▶ _Work to be completed_
In the listing that follows, the range to quote begins at the line that has "navega por el" and ends after the line that has "в лидеры СЗФО по приросту гостей"; quote it verbatim and add nothing.

▶ _Input records_
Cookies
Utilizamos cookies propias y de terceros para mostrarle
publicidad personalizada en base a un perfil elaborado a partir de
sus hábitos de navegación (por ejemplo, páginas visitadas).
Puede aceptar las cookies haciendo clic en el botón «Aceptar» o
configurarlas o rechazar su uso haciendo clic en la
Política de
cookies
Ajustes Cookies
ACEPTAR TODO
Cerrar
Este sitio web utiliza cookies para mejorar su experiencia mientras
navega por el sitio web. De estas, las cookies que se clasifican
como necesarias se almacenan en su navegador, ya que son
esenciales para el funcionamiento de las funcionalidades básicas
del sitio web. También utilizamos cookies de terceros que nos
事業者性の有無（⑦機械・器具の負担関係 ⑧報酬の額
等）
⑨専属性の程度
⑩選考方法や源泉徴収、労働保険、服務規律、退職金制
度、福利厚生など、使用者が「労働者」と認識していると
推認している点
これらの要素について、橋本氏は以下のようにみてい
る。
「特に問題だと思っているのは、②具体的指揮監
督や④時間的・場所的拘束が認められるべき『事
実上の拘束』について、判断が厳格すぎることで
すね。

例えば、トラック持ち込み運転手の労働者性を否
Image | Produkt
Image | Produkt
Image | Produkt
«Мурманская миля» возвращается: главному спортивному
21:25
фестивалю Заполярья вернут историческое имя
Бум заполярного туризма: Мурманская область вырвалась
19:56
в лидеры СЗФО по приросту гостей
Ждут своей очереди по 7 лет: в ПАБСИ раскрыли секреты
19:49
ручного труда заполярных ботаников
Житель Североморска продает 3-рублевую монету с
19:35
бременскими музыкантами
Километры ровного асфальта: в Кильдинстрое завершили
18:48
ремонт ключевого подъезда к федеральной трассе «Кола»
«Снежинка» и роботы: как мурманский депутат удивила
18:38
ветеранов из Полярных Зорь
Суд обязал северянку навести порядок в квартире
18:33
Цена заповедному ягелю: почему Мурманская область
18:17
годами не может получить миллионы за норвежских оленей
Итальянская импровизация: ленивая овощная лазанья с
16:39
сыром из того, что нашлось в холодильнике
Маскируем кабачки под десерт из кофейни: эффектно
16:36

▶ _Task result_
navega por el sitio web. De estas, las cookies que se clasifican
como necesarias se almacenan en su navegador, ya que son
esenciales para el funcionamiento de las funcionalidades básicas
del sitio web. También utilizamos cookies de terceros que nos
事業者性の有無（⑦機械・器具の負担関係 ⑧報酬の額
等）
⑨専属性の程度
⑩選考方法や源泉徴収、労働保険、服務規律、退職金制
度、福利厚生など、使用者が「労働者」と認識していると
推認している点
これらの要素について、橋本氏は以下のようにみてい
る。
「特に問題だと思っているのは、②具体的指揮監
督や④時間的・場所的拘束が認められるべき『事
実上の拘束』について、判断が厳格すぎることで
すね。

例えば、トラック持ち込み運転手の労働者性を否
Image | Produkt
Image | Produkt
Image | Produkt
«Мурманская миля» возвращается: главному спортивному
21:25
фестивалю Заполярья вернут историческое имя
Бум заполярного туризма: Мурманская область вырвалась
19:56
в лидеры СЗФО по приросту гостей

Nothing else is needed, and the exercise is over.